(Verifica la comprensione)
a - Stampa il passo del testo sui ricoveri della pensionata che comincia con "Al primo ingresso" e finisce con "lo scompenso cardiaco.".
b - Procedi con il testo sui ricoveri della pensionata, riprendendo subito dopo la sua ultima frase.

(Testo di studio)
● ● ● ● ● ● ●

Il caso, stavolta, è di una donna, all’epoca dei fatti 77enne, deceduta nel 2012 nell’ospedale di Prato (nella foto di copertina) dopo un primo ricovero al Serristori di Figline Valdarno.

Il primo ricovero

Al primo ingresso al pronto soccorso la diagnosi parla di dispnea, ovvero difficoltà respiratorie, e risale al 2 gennaio 2012. Viene dimessa dopo 10 giorni, e in quel lasso di tempo viene monitorata a livello cardiaco, visto che soffre di scompensi importanti e nel 2010 si era dovuto sottoporre a cicli di radioterapia per un tumore all’utero. Gli esami evidenziano segno di insufficienza renale e la bronchite, le viene somministrata una terapia antibiotica e una per lo scompenso cardiaco.

La seconda volta in ospedale

Trascorrono dodici giorni e la pensionata, dopo una caduta in casa con frattura di un femore, torna in ospedale, questa volta a Prato. I medici si accorgono che ha una diarrea cronica e le viene prescritta una terapia antibiotica. Il 2 febbraio la situazione precipita e la 77enne muore.

● ● ● ● ● ● ●

(Dati in esame)
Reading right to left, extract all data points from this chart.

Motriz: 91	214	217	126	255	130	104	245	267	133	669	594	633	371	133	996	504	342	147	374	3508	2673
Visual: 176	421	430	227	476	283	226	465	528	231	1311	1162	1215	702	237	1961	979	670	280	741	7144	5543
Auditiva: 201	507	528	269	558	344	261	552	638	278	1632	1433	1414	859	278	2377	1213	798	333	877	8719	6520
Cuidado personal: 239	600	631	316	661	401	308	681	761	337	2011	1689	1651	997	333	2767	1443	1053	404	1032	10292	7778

● ● ● ● ● ● ●

(Elenco delle risposte)
a -
Al primo ingresso al pronto soccorso la diagnosi parla di dispnea, ovvero difficoltà respiratorie, e risale al 2 gennaio 2012. Viene dimessa dopo 10 giorni, e in quel lasso di tempo viene monitorata a livello cardiaco, visto che soffre di scompensi importanti e nel 2010 si era dovuto sottoporre a cicli di radioterapia per un tumore all’utero. Gli esami evidenziano segno di insufficienza renale e la bronchite, le viene somministrata una terapia antibiotica e una per lo scompenso cardiaco.

b -
Il maxi risarcimento a 12 anni di distanza

Secondo il giudice Liliana Anselmo cui si sono rivolti i familiari, sussiste quindi la responsabilità per aver tardivamente diagnosticato e curato l’infezione da Clostridium difficile, il batterio che ha provocato la morte della donna. E per questo, pochi giorni fa, ha condannato l’Asl Toscana Centro a risarcire le due figlie della donna con una somma che supera i 700mila euro.

I dettagli del verdetto

In particolare, il giudice spiega nella sentenza che l’infezione doveva già essere diagnosticata nel primo ricovero, e che tale mancanza ha determinato il ritardo nella somministrazione della terapia antibiotica specifica (con prosecuzione di quella empirica) che ha poi determinato il decesso per una condizione di shock settico da cui è derivata l’insufficienza multiorgano, causa finale della sua morte.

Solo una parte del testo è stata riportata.